6. The method of one of the previous claims, wherein the attribute comprises a semantic attribute and wherein preferably the determining the attribute corresponding to the estimated shape comprises using a polynomial regression model, preferably a second-degree polynomial regression model.

7. The method of one of the previous claims, wherein the attribute is a human-annotated attribute and the method preferably comprises a further step of obtaining a plurality of human-annotated attributes.

8. The method of one of the previous claims, wherein the estimated shape comprises a parametric representation of the shape, wherein in particular the parametric representation comprises SMPL-X shape coefficients.

9. The method of claim 8, wherein the parametric representation comprises a higher number of parameters than a number of attribute values of the attribute.

10. The method of one of the previous claims, wherein - the shape only comprises pose-independent information, or - the shape also comprises pose information.

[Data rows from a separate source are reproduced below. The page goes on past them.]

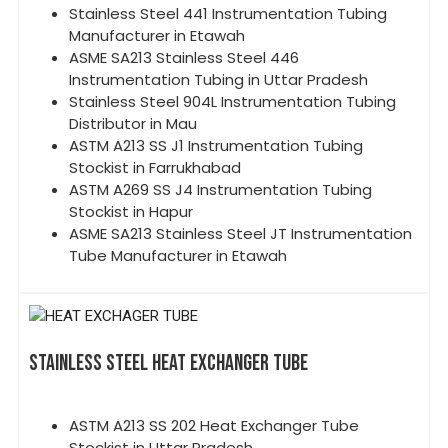
Stainless Steel 441 Instrumentation Tubing
Manufacturer in Etawah
ASME SA213 Stainless Steel 446
Instrumentation Tubing in Uttar Pradesh
Stainless Steel 904L Instrumentation Tubing
Distributor in Mau
ASTM A213 SS J1 Instrumentation Tubing
Stockist in Farrukhabad
ASTM A269 SS J4 Instrumentation Tubing
Stockist in Hapur
ASME SA213 Stainless Steel JT Instrumentation
Tube Manufacturer in Etawah
STAINLESS STEEL HEAT EXCHANGER TUBE
ASTM A213 SS 202 Heat Exchanger Tube
Stockist in Uttar Pradesh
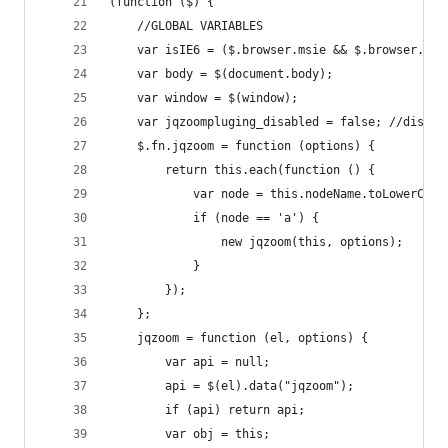
(function ($) {
    //GLOBAL VARIABLES
    var isIE6 = ($.browser.msie && $.browser.ver
    var body = $(document.body);
    var window = $(window);
    var jqzoompluging_disabled = false; //disabi
    $.fn.jqzoom = function (options) {
        return this.each(function () {
            var node = this.nodeName.toLowerCase
            if (node == 'a') {
                new jqzoom(this, options);
            }
        });
    };
    jqzoom = function (el, options) {
        var api = null;
        api = $(el).data("jqzoom");
        if (api) return api;
        var obj = this;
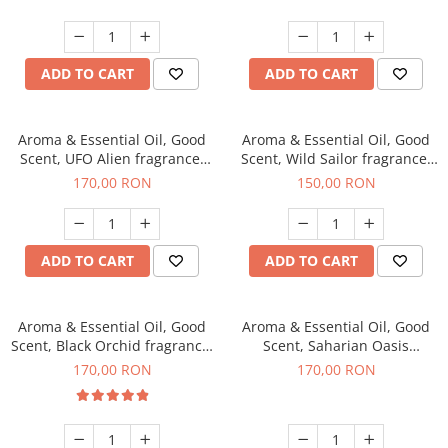
ADD TO CART
ADD TO CART
Aroma & Essential Oil, Good
Aroma & Essential Oil, Good
Scent, UFO Alien fragrance,
Scent, Wild Sailor fragrance,
200 g
200 g
170,00 RON
150,00 RON
ADD TO CART
ADD TO CART
Aroma & Essential Oil, Good
Aroma & Essential Oil, Good
Scent, Black Orchid fragrance,
Scent, Saharian Oasis
200 g
fragrance, 200 g
170,00 RON
170,00 RON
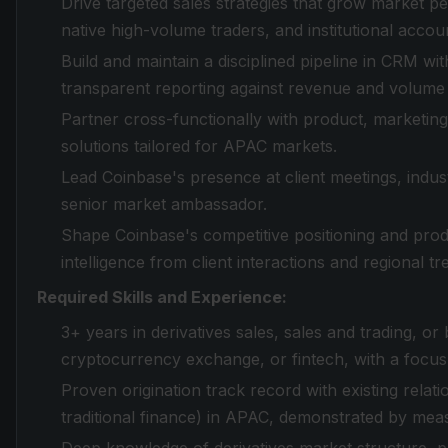
Drive targeted sales strategies that grow market p
native high-volume traders, and institutional accou
Build and maintain a disciplined pipeline in CRM wit
transparent reporting against revenue and volume 
Partner cross-functionally with product, marketing,
solutions tailored for APAC markets.
Lead Coinbase's presence at client meetings, indu
senior market ambassador.
Shape Coinbase's competitive positioning and pro
intelligence from client interactions and regional tr
Required Skills and Experience:
3+ years in derivatives sales, sales and trading, or 
cryptocurrency exchange, or fintech, with a focu
Proven origination track record with existing relat
traditional finance) in APAC, demonstrated by mea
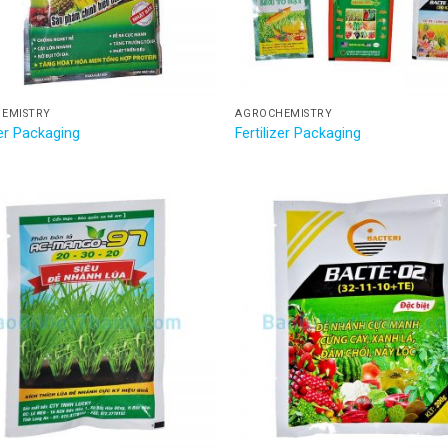
EMISTRY
AGROCHEMISTRY
zer Packaging
Fertilizer Packaging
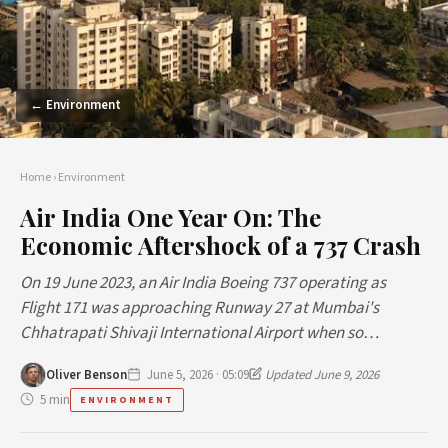
← Environment
Home
›
Environment
Air India One Year On: The
Economic Aftershock of a 737 Crash
On 19 June 2023, an Air India Boeing 737 operating as
Flight 171 was approaching Runway 27 at Mumbai's
Chhatrapati Shivaji International Airport when so…
Oliver Benson
June 5, 2026 · 05:09
Updated June 9, 2026
5 min
ENVIRONMENT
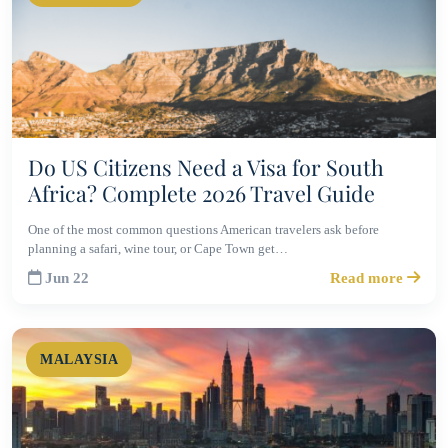
Do US Citizens Need a Visa for South
Africa? Complete 2026 Travel Guide
One of the most common questions American travelers ask before
planning a safari, wine tour, or Cape Town get…
Jun 22
Read more
MALAYSIA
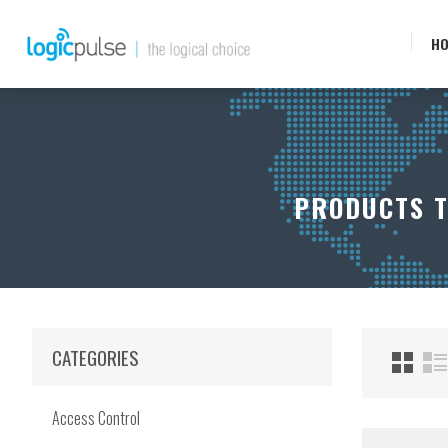
H
PRODUCTS T
CATEGORIES
Access Control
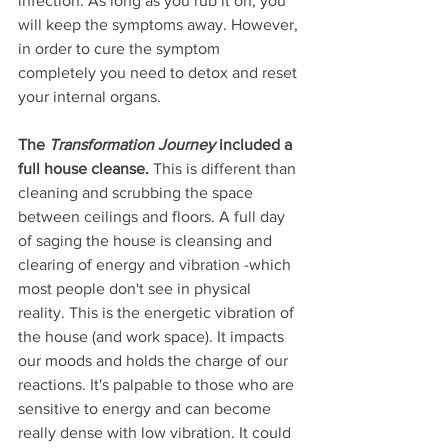
infection. As long as you rub it on, you 
will keep the symptoms away. However, 
in order to cure the symptom 
completely you need to detox and reset 
your internal organs. 
The 
Transformation Journey
 included a 
full house cleanse.
 This is different than 
cleaning and scrubbing the space 
between ceilings and floors. A full day 
of saging the house is cleansing and 
clearing of energy and vibration -which 
most people don't see in physical 
reality. This is the energetic vibration of 
the house (and work space). It impacts 
our moods and holds the charge of our 
reactions. It's palpable to those who are 
sensitive to energy and can become 
really dense with low vibration. It could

11. A method for training a machine learning model to estimate shapes of objects based on sensor data, the method comprising: - obtaining a training dataset comprising training sensor data and a corresponding ground truth attribute, - estimating, by the machine learning model, a shape for the training sensor data, - determining a shape for a ground truth attribute corresponding to the training sensor data, and - optimizing the machine learning model using a loss function that is based on a difference between the shape estimated by the machine learning model and the shape determined for the ground truth attribute.

12. The method of claim 11, wherein the sensor data comprises an image.

13. The method of claim 11 or 12, wherein the object comprises a human.

14. The method of one of claims 11 to 13, wherein the machine learning model comprises a neural network.

15. The method of one of claims 11 to 14, wherein the attribute comprises a metric attribute, in particular a measurement, preferably a circumference and/or a height of the object.

16. The method of one of claims 11 to 15, wherein the attribute comprises a semantic attribute and wherein preferably the determining the attribute corresponding to the estimated shape comprises using a polynomial regression model, preferably a second-degree polynomial regression model.

17. The method of one of claims 11 to 16, wherein the attribute is a human-annotated attribute and the method preferably comprises a further step of obtaining a plurality of human-annotated attributes.

18. The method of one of claims 11 to 17, wherein the estimated shape comprises a parametric representation of the shape, in particular a parametric representation comprising SMPL-X shape coefficients.

19. The method of one of claims 11 to 18, wherein the parametric representation comprises a higher number of parameters than a number of attribute values of the attribute.

20. The method of one of claims 11 to 19, wherein - the shape only comprises pose-independent information, or - the shape also comprises pose information.

21. A method for estimating shapes of objects based on sensor data, wherein the method is based on a machine learning model that has been trained using the method of one of the previous claims.

22. A training device for training a machine learning model to estimate shapes of objects based on sensor data, wherein the training device is configured to carry out a method according to one of claims 1 to 20.

23. A machine learning model for estimating shapes of objects based on sensor data, wherein the machine learning model has been trained with a method according to one of claims 1 to 20.

24. A computer-readable storage medium storing program code, the program code comprising instructions that when executed by a processor carry out the method of one of claims 1 to 21.